→ Document segment:
┌──

There was also a desire to experiment with new teaching methods and explore new ways of accessing knowledge. In 1909, a Kindergarten was opened at Sévigné. In 1910, "Fröbellian" lessons were introduced and "Montessori" teaching materials were used. Nothing was too ambitious to illustrate what to this day is still Collège Sévigné's motto, "learning to think well". New teaching methods for Kindergarten children were widely developed and promoted the opening of similar establishments. As such, Collège Sévigné offered the training course for children's Kindergartens and Kindergarten teaching staff until the diploma became obsolete. The school contributed to training generations of Kindergarten and primary school teachers.

Collège Sévigné today: rigor, humanism and an open outlook on the modern world

This heritage is still very much ours

Now a school for both girls and boys since 1969, Collège Sévigné welcomes pupils from ages 3 to 17 as well as students preparing for first and second level teaching certifications (CAPES and Agrégation). The school had 450 to 500 pupils and students in the 1920s. Today, it has almost 1,400 from Kindergarten children aged 3 to students preparing for higher education entrance examinations.

After almost 140 years in existence, Collège Sévigné continues to assert humanistic and rigorous teaching. From Petite section (age 3) to CM2 (age 10), Sévigné has designed a teaching program compliant with French National Education expectations but taught in both English and French. Continuing on from primary school, a French/English bilingual and bicultural stream has been created for middle school. It ends at high school with the Option Internationale du Baccalauréat (OIB) examinations, the international option of the French Baccalauréat diploma.

└──

→ Data extracts:
┌──

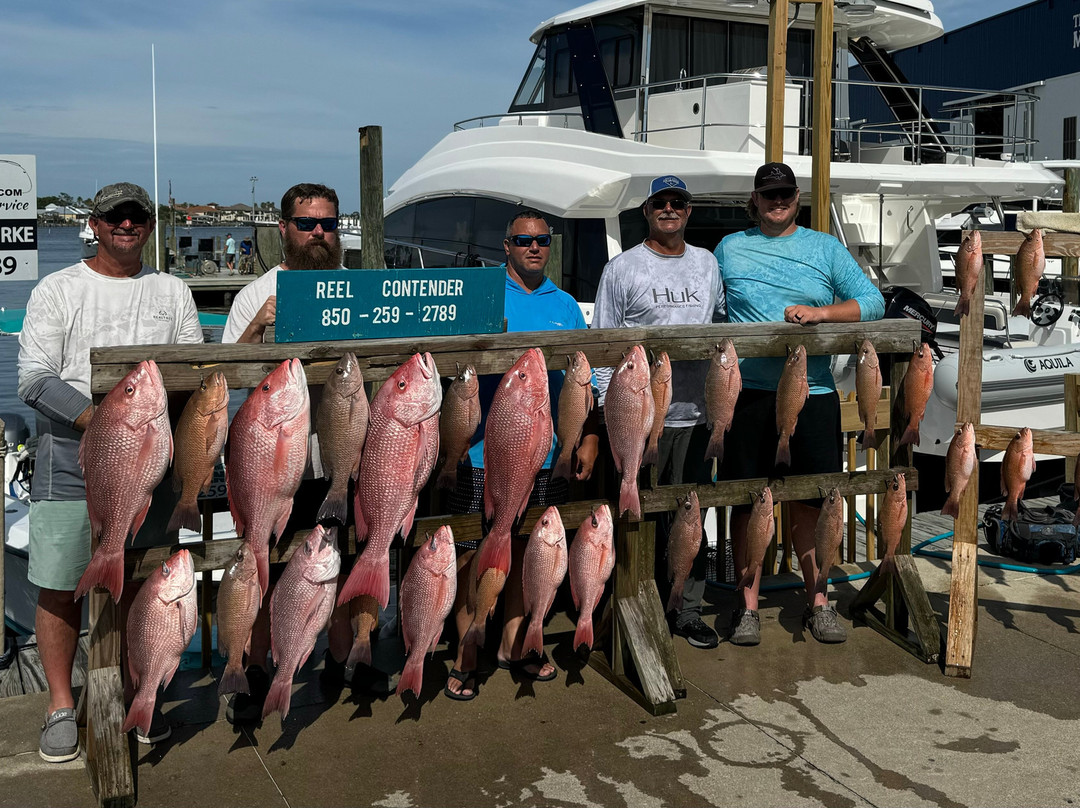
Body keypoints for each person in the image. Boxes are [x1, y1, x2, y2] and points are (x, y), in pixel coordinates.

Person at [18, 182, 203, 761]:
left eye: (137, 217)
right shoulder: (58, 290)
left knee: (143, 585)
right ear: (94, 225)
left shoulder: (172, 291)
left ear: (149, 226)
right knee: (58, 585)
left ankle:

└──

→ Problems to work on:
**1)** Translate this sentence from the passage on Collège Sévigné into Spanish: "The school had 450 to 500 pupils and students in the 1920s."
**2)** Pick up the passage on Collège Sévigné after its last sentence and continue writing it.

→ Task-by-task answers:
**1)** La escuela tenía entre 450 y 500 alumnos y estudiantes en la década de 1920.

**2)**
 

 

 

Our learning priorities

The school's purpose and aims have been drafted and built on the work of preparatory committees and questionnaires filled out by teachers, administrative staff, pupils and parents.

An assessment was made based on different statistics of enrolment, academic and geographical origin of pupils, examination results, school year repetition rates, entry into higher education and subject choice in higher education.

This thorough work has provided insight into the perception of Collège Sévigné; what is expected of it as well as identifying areas to be actively reinforced, strengthened or developed.

During the various committee meetings, participants noted the importance of the school's secular nature. Teaching and administrative staff reiterated their commitment to Sévigné’s values of respect and tolerance.

The "human scale" of the institution, quality of teaching, personalized monitoring of each individual’s progress and excellent examination results were also highlighted.

Everyone agreed that the school facilities needed updating. Consequently, there is an ongoing project to modernize the buildings and develop teaching materials in line with French education policy reform and the changing nature of today's society.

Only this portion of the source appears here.